(EXTRACTED ENTRIES Opens)

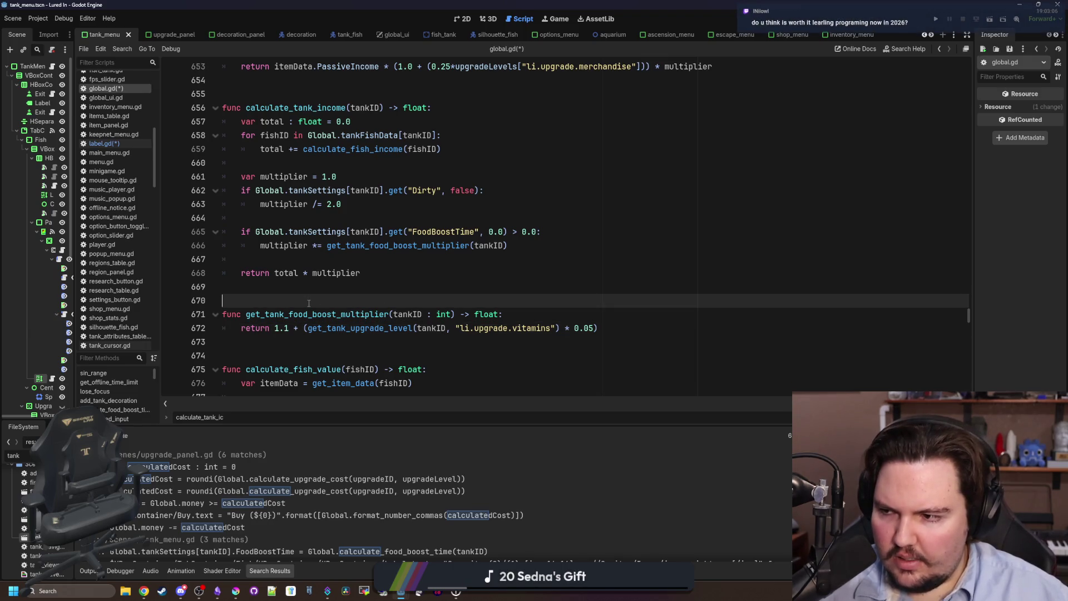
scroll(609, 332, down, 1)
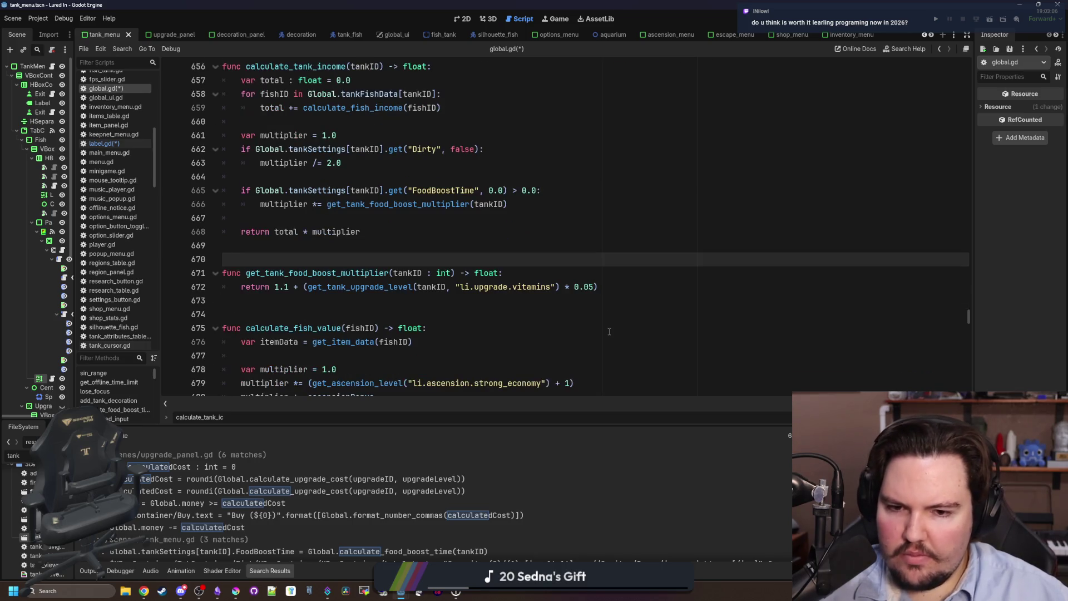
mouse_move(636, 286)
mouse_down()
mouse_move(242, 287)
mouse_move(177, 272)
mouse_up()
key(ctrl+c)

(EXTRACTED ENTRIES Closes)
(EXTRACTED ENTRIES Opens)

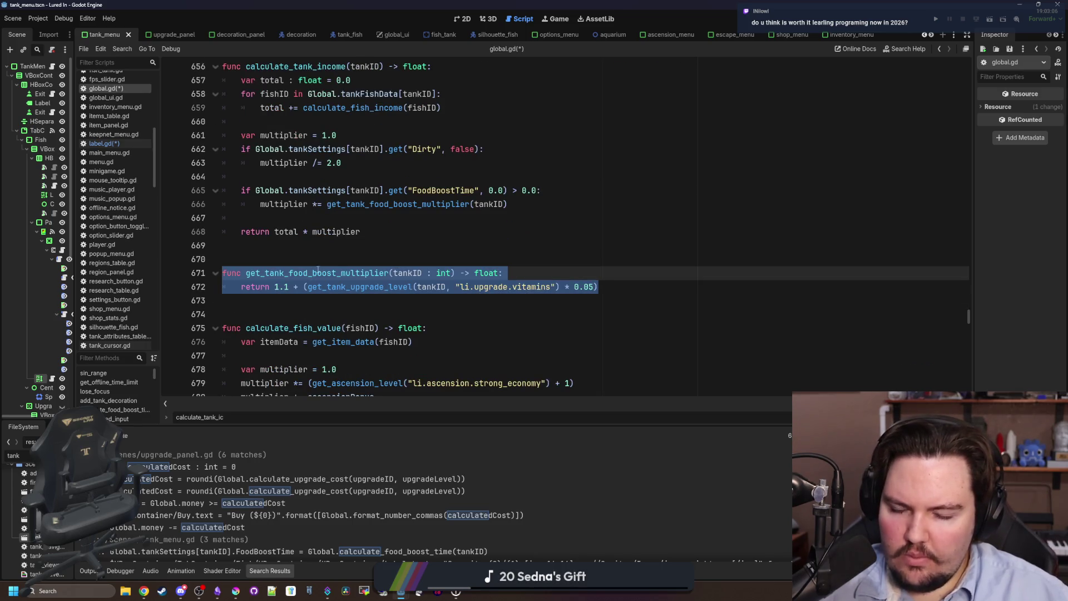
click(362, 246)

(EXTRACTED ENTRIES Closes)

Using the data above, give again exactly the lines starting at the one holding "scroll(609, 332, down, 1)" and ending at the one holding "key(ctrl+c)", inclusive, and nothing more. Omit the pictures.

scroll(609, 332, down, 1)
mouse_move(636, 286)
mouse_down()
mouse_move(242, 287)
mouse_move(177, 272)
mouse_up()
key(ctrl+c)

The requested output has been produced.